A Canadian who spent four months living in a simulated Mars habitat as part of a NASA-funded project to test food that people might eat on Mars says it has changed his perspective on Spam.

"I don't have the same hang-ups as before," said Simon Engler in an interview with Day 6's Brent Bambury after emerging from the HI-SEAS project last week.

Cooked the right way, he said, the tinned meat product he once turned his nose up at "tastes really good."

Engler, a robotics engineer from Calgary who previously served with the Canadian Forces in Afghanistan, emerged Tuesday from his temporary home on the Mars-like lava fields of Mauna Loa on Hawaii's Big Island, along with five other participants in the project.

The goal of the study by researchers at Cornell University and the University of Hawaii was to compare how future Mars travelers might fare on a diet of pre-packaged instant foods and food they cook themselves from bulk, shelf-stable ingredients such as dehydrated vegetables and Spam.


Canadian Simon Engler (left) prepares pelmeni, a type of Russian dumpling, with crew-mate Oleg Abramov. (Sian Proctor/HI-SEAS)

Engler said that's important, because the current astronaut diet of packaged food is only good for short missions — after longer periods of time, astronauts get tired of it and don't want to eat any more of the same food, which causes them to lose weight and has a negative impact on their performance.

He added that being able to cook, as people can't really do in space but will be able to on Mars, makes all the difference when it comes to livening up the menu.

"The amount of variety that you can have and the quality just goes up exponentially."

Engler said one of the worst foods he ate during the project was one of the pre-packaged instant meals, called Kung-fu chicken.
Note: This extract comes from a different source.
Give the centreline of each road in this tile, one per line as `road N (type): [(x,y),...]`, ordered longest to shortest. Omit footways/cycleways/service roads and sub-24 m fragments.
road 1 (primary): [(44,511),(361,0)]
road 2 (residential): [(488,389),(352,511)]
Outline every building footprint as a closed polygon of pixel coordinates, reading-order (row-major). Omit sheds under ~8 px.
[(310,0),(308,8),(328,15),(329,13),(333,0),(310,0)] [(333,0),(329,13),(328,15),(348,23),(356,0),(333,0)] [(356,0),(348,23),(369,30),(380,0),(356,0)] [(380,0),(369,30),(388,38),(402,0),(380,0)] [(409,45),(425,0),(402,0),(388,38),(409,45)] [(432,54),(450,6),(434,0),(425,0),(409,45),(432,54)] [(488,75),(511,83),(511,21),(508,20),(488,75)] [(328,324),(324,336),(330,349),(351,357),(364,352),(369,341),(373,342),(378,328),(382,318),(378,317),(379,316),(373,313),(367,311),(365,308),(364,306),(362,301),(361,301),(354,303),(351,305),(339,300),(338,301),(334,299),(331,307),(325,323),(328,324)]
"It doesn't taste like anything remotely like a chicken, or anything else I know about in this real world," he recalled. "It was pretty awful and had the consistency of a syrup — it was supposed to be almost a stew. It was pretty difficult to get through those meals."

On the other hand, he said some of his crewmates made "immaculate, wonderful dishes," including traditional Russian dishes with hand-rolled noodles. He also enjoyed crepes and some Spam-based recipes submitted by the public as part of a recipe contest run by the project.

That said, he admitted that a lot of the crew members were craving fresh fruit by the end of the mission.